##### TEXTO DO EXERCÍCIO #####

O ardiloso argumento da serpente, que deturpou a mente humana (II Coríntios 11:3), foi de que, além de não morrer conforme Deus havia dito (Gênesis 2:17), seria como Ele, conhecedor do bem e do mal (Gênesis 3:5). O que seria isto senão a soberba de querer ser como o Criador? A humildade de Jesus se manifestou exatamente na contramão. Eva, uma humana, quis ser como Deus, ou seja, obter um conhecimento que era lícito apenas a Ele. Jesus, sendo Deus, tornou-se humano.

O fato de Eva ser seduzida a desobedecer a Deus também demonstra uma atitude egoísta. Ela recebera a ordem de, juntamente com Adão, ser fértil e multiplicar sua espécie a fim de encher toda a terra (Gênesis 1:28). Não é em vão que seu nome significa “mãe de todos os seres humanos.” (Gênesis 3:20). Também era consciente de que seria acometida pela morte (tanto espiritual quanto física) se comesse do fruto da árvore do conhecimento do bem e do mal, o que lhe permitia saber que tal consequência não atingiria somente sua vida, mas também a de todos os seus descendentes. Mesmo assim, ela não levou isso em consideração.

O apóstolo Paulo começa sua carta aos filipenses fazendo uma aplicação prática da humildade de Jesus: “Nada façam por ambição egoísta ou por vaidade, mas humildemente considerem os outros superiores a si mesmos. Cada um cuide, não somente de seus interesses, mas também dos interesses dos outros.” (Filipenses 2:3 e 4). A humildade de Jesus não vai apenas na contramão da soberba humana, mas também do egoísmo.

Em minha opinião, um dos atributos mais marcantes contidos na humildade de Jesus foi a resignação. Ele se tornou humano como consequência de resignar – e não renunciar ao ponto de abandonar - o fato de ser Deus. De acordo com a ortodoxia estabelecida no Concílio da Calcedônia (451), que foi uma confirmação das doutrinas estabelecidas em Niceia (325) e Constantinopla (381), Jesus foi – e é – plenamente Deus e plenamente homem. Ele, ao tomar a forma humana, se submeteu às limitações, dores, dramas e tribulações que vieram a reboque. Ele resolveu viver os padecimentos humanos, incluindo a morte. O fato de Jesus ter morrido testifica que foi humano. E o de que Ele ressuscitou testifica que era – e é -Deus.

##### LISTAGEM FORNECIDA #####

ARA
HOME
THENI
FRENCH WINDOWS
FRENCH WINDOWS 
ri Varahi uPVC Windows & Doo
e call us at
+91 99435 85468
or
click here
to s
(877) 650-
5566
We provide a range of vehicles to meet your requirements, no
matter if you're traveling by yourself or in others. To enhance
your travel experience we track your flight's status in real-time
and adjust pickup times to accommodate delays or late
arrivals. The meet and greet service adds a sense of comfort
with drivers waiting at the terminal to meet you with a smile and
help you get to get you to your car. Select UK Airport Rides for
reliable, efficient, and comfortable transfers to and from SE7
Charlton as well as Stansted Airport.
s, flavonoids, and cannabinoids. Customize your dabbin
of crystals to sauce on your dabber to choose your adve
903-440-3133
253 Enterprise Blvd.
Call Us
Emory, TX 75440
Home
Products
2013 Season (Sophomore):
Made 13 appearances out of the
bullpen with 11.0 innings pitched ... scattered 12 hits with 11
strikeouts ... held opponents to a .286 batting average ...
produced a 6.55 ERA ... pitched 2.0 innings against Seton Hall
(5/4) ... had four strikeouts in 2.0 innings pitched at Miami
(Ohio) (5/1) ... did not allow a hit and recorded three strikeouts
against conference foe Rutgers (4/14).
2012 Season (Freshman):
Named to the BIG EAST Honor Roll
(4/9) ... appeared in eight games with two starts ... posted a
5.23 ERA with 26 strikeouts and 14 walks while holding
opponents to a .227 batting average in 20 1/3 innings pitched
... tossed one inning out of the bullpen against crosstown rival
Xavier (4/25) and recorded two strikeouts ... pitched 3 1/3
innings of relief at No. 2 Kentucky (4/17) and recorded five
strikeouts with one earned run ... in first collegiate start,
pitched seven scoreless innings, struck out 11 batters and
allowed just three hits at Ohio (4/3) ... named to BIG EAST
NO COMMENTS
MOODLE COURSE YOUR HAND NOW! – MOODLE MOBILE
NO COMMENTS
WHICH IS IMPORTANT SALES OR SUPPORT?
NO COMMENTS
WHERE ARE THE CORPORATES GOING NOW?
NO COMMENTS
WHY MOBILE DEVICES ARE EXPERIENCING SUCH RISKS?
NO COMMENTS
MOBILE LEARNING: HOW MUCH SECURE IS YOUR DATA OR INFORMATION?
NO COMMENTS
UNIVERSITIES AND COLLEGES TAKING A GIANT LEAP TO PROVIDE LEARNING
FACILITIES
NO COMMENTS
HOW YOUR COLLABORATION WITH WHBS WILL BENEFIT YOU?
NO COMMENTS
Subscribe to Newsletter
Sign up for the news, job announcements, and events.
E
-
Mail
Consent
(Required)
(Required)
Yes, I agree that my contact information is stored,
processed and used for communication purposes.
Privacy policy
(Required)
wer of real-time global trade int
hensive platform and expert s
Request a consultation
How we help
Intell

#####

## INSTRUÇÃO 1
Segundo o texto sobre a humildade de Jesus, por que a desobediência de Eva revela uma atitude egoísta? Responda em até três frases.
## INSTRUÇÃO 2
De acordo com o texto sobre a humildade de Jesus, qual é o significado do nome de Eva?
## INSTRUÇÃO 3
Por favor, retome o texto sobre a humildade de Jesus a partir do ponto em que ele termina.

## RESULTADO DO EXERCÍCIO 1
Eva tinha recebido a ordem de ser fértil e encher a terra, e sabia que comer do fruto traria a morte não só para ela, mas também para todos os seus descendentes. Mesmo assim, não levou isso em consideração.

## RESULTADO DO EXERCÍCIO 2
Significa "mãe de todos os seres humanos".

## RESULTADO DO EXERCÍCIO 3
O resultado de tal resignação foi o altruísmo. Sim, o atributo que contrapõe o egoísmo humano demonstrado por Eva que resultou na Queda. Jesus, ao se tornar humano, tornou-se servo. Doulos é a expressão utilizada por Paulo, traduzida por servo. Doulos era a expressão que designava os escravos, algo comum nas sociedades hebraica e greco-romana. Ao ensinar sobre quem seria o maior no Reino de Deus, Jesus disse: “Vocês sabem que aqueles que são considerados governantes das nações as dominam, e as pessoas importantes exercem poder sobre elas. Não será assim entre vocês. Ao contrário, quem quiser tornar-se importante entre vocês deverá ser servo, e quem quiser ser o primeiro deve ser escravo de todos. Pois nem mesmo o Filho do homem veio para ser servido, mas para servir e dar a sua vida em resgate de muitos.” (Evangelho segundo Marcos 10:43-45).

Ele usou os contextos de dominação política, que era o que o império romano exercia sobre a Palestina, e o do escravismo exercido por algumas famílias hebraicas, gregas e romanas como metáforas para o serviço que um postulante ao Reino de Deus deve exercer. Não foi em vão que Paulo utilizou a expressão doulos em sua carta aos romanos: "Vocês foram libertos do pecado e tornaram-se escravos da justiça." (Romanos 6:18). Ou seja, Jesus tornou-Se um escravo.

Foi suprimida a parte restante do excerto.